%%
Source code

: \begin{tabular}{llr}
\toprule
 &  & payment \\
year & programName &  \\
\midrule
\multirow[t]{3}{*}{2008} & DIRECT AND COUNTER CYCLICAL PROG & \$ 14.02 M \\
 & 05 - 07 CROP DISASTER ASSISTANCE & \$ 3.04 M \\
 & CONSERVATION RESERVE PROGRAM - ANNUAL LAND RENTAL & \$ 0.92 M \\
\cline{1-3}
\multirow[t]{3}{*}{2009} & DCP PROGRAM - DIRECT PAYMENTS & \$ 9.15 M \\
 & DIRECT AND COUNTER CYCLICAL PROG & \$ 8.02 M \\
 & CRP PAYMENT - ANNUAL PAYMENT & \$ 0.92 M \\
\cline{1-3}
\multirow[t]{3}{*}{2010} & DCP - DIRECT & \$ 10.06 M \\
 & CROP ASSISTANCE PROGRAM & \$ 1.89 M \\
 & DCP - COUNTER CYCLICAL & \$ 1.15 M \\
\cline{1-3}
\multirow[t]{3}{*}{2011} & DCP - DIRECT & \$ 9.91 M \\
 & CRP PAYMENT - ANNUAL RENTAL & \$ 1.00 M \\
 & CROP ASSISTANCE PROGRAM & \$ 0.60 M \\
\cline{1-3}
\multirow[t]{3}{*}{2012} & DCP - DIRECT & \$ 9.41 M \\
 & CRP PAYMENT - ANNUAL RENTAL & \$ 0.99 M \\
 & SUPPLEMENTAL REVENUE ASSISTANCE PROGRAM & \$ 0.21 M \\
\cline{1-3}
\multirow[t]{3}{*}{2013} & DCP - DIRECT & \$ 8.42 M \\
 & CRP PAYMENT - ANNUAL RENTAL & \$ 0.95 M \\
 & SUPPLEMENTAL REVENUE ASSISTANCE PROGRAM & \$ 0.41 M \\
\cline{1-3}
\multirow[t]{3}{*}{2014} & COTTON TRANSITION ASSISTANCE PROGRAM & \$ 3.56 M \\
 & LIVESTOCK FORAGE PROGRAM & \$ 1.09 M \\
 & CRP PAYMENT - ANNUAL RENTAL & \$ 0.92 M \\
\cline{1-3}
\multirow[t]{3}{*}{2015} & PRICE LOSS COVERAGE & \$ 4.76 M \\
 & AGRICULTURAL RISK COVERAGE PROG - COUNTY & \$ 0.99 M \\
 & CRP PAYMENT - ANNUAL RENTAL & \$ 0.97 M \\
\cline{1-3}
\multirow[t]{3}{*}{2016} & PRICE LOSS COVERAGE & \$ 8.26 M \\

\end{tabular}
%%
PROBLEM TO SOLVE: Filter by the word "RENTAL": copy every line of the data that holds it.

REPLY:
 & CONSERVATION RESERVE PROGRAM - ANNUAL LAND RENTAL & \$ 0.92 M \\
 & CRP PAYMENT - ANNUAL RENTAL & \$ 1.00 M \\
 & CRP PAYMENT - ANNUAL RENTAL & \$ 0.99 M \\
 & CRP PAYMENT - ANNUAL RENTAL & \$ 0.95 M \\
 & CRP PAYMENT - ANNUAL RENTAL & \$ 0.92 M \\
 & CRP PAYMENT - ANNUAL RENTAL & \$ 0.97 M \\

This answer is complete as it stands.